**Work instructions**
In the listing below, count the lines that contain the string "value". Reply with the number alone.

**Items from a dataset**
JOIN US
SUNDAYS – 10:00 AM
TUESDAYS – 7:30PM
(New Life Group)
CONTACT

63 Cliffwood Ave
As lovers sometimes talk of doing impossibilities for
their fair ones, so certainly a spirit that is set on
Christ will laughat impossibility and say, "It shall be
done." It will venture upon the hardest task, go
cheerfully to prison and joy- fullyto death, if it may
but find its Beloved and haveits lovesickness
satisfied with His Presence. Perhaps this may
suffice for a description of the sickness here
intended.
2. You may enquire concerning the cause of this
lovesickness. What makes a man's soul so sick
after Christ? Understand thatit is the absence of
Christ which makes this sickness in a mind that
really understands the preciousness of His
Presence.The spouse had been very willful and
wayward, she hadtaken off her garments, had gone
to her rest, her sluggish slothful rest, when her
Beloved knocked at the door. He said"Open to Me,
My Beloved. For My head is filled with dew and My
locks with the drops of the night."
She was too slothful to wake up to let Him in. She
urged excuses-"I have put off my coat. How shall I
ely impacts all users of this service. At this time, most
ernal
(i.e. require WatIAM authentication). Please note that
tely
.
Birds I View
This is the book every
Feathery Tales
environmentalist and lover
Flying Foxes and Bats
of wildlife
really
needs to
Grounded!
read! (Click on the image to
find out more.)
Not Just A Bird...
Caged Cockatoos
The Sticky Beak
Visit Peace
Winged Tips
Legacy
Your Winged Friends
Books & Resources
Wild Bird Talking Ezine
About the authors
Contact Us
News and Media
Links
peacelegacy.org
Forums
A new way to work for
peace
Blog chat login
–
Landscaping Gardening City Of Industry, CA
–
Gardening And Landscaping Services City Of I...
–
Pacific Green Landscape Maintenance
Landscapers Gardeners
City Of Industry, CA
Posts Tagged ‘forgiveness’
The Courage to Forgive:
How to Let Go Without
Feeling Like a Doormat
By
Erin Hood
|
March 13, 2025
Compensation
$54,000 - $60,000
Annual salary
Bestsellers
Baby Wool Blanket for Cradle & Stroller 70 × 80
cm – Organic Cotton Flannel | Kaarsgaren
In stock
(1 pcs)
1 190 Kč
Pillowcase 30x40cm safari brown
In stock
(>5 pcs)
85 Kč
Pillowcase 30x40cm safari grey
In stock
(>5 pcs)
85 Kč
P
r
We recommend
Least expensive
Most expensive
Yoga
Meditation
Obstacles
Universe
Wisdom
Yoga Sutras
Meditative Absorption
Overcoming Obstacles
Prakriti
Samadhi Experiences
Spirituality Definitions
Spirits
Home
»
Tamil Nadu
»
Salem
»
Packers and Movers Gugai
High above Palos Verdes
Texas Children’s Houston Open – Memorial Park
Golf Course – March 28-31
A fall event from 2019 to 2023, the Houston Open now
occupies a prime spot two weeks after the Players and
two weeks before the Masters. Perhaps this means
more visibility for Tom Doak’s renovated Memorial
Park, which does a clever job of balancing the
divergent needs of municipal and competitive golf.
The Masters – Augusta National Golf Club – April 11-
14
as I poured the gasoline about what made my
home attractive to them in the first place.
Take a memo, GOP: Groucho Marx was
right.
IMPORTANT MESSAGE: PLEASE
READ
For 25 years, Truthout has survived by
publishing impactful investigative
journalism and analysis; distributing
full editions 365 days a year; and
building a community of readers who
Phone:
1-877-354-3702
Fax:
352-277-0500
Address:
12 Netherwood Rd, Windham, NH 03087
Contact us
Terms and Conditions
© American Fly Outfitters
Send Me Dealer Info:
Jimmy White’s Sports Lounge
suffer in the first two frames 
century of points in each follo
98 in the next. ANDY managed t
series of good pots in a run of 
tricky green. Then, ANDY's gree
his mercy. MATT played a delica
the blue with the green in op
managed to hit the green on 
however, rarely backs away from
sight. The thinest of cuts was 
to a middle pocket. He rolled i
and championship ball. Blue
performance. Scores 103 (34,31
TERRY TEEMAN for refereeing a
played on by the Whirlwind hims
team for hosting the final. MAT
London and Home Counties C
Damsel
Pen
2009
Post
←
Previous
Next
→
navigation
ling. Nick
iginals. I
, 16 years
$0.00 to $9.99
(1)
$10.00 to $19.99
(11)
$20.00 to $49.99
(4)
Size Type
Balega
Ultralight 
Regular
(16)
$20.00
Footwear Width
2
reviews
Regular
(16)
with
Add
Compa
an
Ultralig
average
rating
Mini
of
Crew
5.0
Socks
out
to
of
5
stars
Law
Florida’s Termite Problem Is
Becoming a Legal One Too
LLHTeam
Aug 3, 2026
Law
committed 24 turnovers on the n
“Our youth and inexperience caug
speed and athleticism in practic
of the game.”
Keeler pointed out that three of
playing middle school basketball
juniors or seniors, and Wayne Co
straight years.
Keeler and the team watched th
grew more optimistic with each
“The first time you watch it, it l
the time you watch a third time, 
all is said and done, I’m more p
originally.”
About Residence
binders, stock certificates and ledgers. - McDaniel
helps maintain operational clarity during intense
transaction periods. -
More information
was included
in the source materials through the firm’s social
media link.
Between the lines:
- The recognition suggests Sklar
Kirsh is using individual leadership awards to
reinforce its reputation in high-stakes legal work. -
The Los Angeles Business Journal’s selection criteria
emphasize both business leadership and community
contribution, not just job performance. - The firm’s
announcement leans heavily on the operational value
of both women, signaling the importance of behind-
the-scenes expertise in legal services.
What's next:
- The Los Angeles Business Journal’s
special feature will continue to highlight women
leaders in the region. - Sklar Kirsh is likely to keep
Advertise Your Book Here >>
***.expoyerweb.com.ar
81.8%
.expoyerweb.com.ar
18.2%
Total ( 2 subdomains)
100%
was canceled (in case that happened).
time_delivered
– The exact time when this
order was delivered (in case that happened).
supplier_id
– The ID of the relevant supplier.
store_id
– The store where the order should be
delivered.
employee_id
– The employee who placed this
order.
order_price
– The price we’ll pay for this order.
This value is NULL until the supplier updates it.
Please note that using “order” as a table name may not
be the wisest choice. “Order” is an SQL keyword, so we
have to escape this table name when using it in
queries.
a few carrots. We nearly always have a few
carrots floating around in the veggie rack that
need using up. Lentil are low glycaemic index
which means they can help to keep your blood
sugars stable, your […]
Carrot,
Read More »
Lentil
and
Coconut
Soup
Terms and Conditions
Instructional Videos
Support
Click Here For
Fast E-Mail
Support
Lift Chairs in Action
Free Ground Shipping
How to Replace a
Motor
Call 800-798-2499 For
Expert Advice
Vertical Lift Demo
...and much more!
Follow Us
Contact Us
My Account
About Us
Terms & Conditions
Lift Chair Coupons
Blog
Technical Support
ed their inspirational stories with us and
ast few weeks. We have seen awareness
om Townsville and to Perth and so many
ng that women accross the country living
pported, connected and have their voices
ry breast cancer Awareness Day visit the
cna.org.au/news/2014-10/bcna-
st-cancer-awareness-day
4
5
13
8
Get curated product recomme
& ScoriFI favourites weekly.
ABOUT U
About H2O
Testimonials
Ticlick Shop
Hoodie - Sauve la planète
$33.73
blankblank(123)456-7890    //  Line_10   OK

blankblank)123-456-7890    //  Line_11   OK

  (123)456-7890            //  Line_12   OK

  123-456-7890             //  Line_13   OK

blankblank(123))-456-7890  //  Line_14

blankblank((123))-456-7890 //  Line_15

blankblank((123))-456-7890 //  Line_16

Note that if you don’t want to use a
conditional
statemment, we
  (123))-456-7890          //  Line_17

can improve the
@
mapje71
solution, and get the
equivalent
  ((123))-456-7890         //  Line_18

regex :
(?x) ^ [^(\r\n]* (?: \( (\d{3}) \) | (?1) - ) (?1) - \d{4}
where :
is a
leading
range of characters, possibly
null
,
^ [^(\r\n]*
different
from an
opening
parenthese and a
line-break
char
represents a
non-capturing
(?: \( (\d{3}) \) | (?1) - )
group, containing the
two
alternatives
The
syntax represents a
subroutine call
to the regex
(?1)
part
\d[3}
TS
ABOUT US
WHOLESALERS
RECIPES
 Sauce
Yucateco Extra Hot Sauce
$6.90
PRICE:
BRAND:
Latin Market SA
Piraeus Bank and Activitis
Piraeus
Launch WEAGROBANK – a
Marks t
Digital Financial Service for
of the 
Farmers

**Problem solution**
2